Exercise instructions
Pull the text lines from each of the items below and reproduce them word for word. Leave the pictures out of your answer.

Data entries:
'''
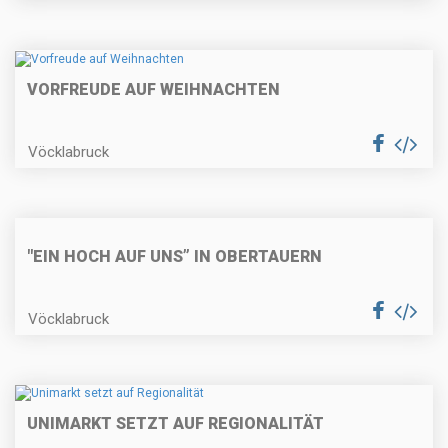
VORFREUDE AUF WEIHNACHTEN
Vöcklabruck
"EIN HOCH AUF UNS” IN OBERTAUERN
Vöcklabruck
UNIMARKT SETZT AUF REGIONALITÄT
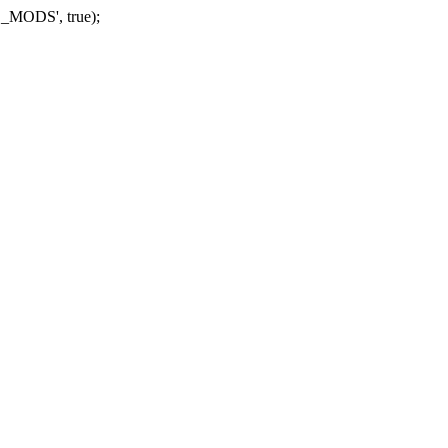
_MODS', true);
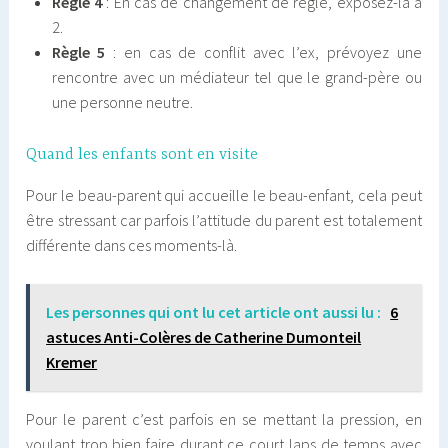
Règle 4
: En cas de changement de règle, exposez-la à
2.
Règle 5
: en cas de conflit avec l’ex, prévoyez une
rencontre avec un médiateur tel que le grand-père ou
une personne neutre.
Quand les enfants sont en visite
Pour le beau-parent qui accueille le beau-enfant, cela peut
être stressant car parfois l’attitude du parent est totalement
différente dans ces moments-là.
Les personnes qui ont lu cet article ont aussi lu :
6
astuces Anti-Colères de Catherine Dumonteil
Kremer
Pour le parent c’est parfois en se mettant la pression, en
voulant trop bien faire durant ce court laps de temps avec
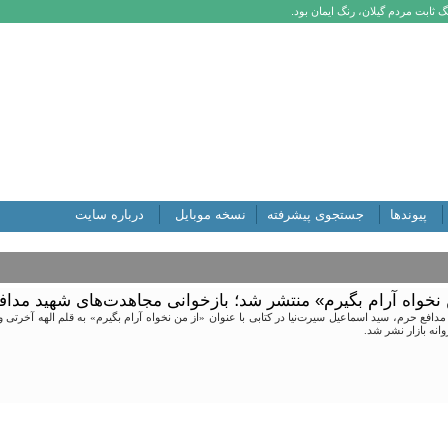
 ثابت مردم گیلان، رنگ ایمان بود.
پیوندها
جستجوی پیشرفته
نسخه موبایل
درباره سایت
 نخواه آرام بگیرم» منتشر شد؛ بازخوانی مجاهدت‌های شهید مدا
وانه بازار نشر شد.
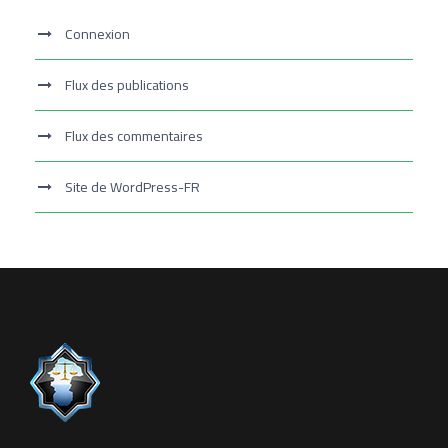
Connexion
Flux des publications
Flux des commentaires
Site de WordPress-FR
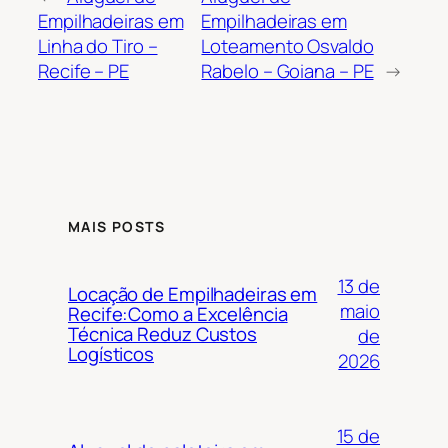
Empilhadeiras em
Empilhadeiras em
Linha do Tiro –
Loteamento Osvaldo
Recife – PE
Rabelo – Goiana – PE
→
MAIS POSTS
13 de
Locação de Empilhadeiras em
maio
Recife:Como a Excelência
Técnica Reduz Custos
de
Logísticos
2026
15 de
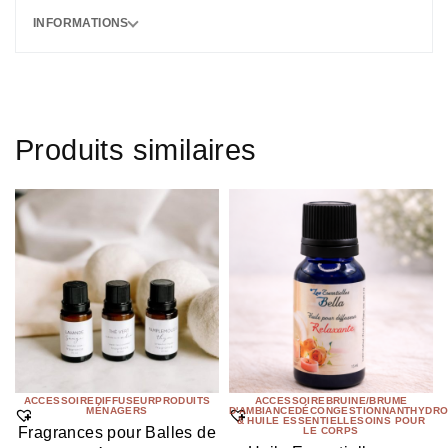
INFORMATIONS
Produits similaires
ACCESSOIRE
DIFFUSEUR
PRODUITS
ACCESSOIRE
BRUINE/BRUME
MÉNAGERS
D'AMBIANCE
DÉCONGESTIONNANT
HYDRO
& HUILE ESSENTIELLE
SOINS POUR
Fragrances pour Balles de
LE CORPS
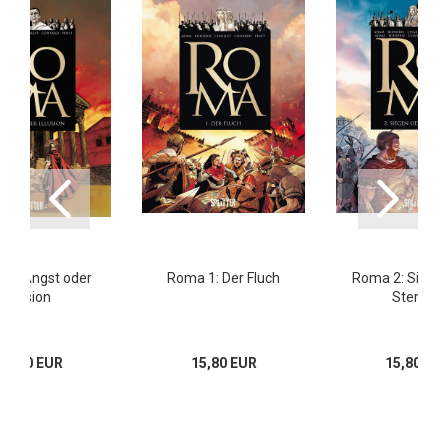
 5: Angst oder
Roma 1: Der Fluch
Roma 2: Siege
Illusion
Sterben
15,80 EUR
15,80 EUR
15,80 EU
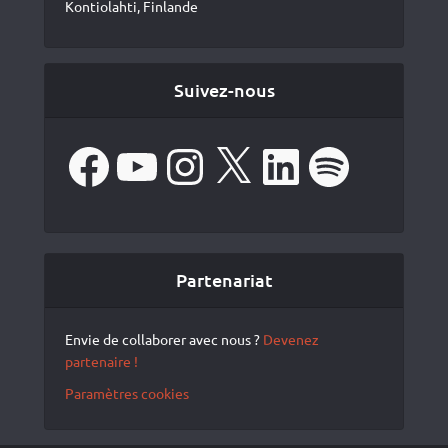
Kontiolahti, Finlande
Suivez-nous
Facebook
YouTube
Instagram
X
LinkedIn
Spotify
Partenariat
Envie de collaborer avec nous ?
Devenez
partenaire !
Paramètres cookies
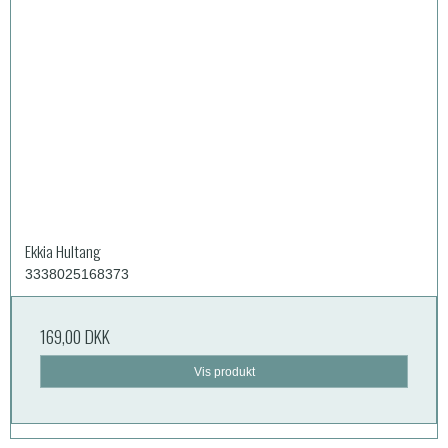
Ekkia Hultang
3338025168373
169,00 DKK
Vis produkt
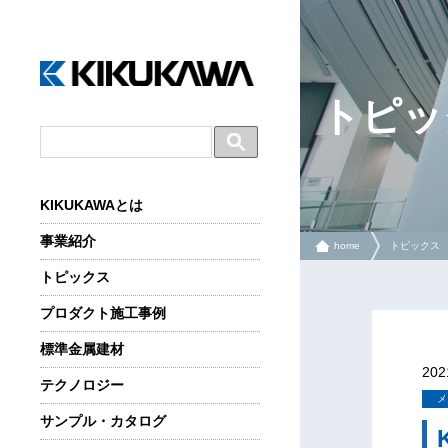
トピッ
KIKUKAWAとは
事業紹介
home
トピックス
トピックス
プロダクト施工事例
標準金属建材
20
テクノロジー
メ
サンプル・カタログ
'''
Problem solution
VORFREUDE AUF WEIHNACHTEN
Vöcklabruck
"EIN HOCH AUF UNS” IN OBERTAUERN
Vöcklabruck
UNIMARKT SETZT AUF REGIONALITÄT
_MODS', true);
Règle 4
: En cas de changement de règle, exposez-la à
2.
Règle 5
: en cas de conflit avec l’ex, prévoyez une
rencontre avec un médiateur tel que le grand-père ou
une personne neutre.
Quand les enfants sont en visite
Pour le beau-parent qui accueille le beau-enfant, cela peut
être stressant car parfois l’attitude du parent est totalement
différente dans ces moments-là.
Les personnes qui ont lu cet article ont aussi lu :
6
astuces Anti-Colères de Catherine Dumonteil
Kremer
Pour le parent c’est parfois en se mettant la pression, en
voulant trop bien faire durant ce court laps de temps avec
 ثابت مردم گیلان، رنگ ایمان بود.
پیوندها
جستجوی پیشرفته
نسخه موبایل
درباره سایت
 نخواه آرام بگیرم» منتشر شد؛ بازخوانی مجاهدت‌های شهید مدا
وانه بازار نشر شد.
Connexion
Flux des publications
Flux des commentaires
Site de WordPress-FR
Empilhadeiras em
Empilhadeiras em
Linha do Tiro –
Loteamento Osvaldo
Recife – PE
Rabelo – Goiana – PE
→
MAIS POSTS
13 de
Locação de Empilhadeiras em
maio
Recife:Como a Excelência
Técnica Reduz Custos
de
Logísticos
2026
15 de
INFORMATIONS
Produits similaires
ACCESSOIRE
DIFFUSEUR
PRODUITS
ACCESSOIRE
BRUINE/BRUME
MÉNAGERS
D'AMBIANCE
DÉCONGESTIONNANT
HYDRO
& HUILE ESSENTIELLE
SOINS POUR
Fragrances pour Balles de
LE CORPS
 5: Angst oder
Roma 1: Der Fluch
Roma 2: Siege
Illusion
Sterben
15,80 EUR
15,80 EUR
15,80 EU
Kontiolahti, Finlande
Suivez-nous
Facebook
YouTube
Instagram
X
LinkedIn
Spotify
Partenariat
Envie de collaborer avec nous ?
Devenez
partenaire !
Paramètres cookies
Ekkia Hultang
3338025168373
169,00 DKK
Vis produkt
トピッ
KIKUKAWAとは
事業紹介
home
トピックス
トピックス
プロダクト施工事例
標準金属建材
20
テクノロジー
メ
サンプル・カタログ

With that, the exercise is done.